**Aim of the task**
Tally how many lines in the data below include "Subscriber", then please reply with only that figure.

**Study material**
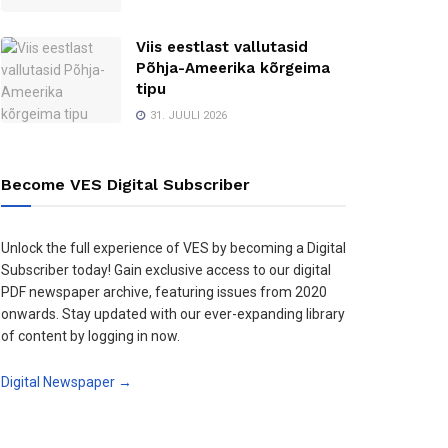
Viis eestlast vallutasid
Põhja-Ameerika kõrgeima
tipu
31. JUULI 2026
Become VES Digital Subscriber
Unlock the full experience of VES by becoming a Digital
Subscriber today! Gain exclusive access to our digital
PDF newspaper archive, featuring issues from 2020
onwards. Stay updated with our ever-expanding library
of content by logging in now.
Digital Newspaper →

**Task response**
2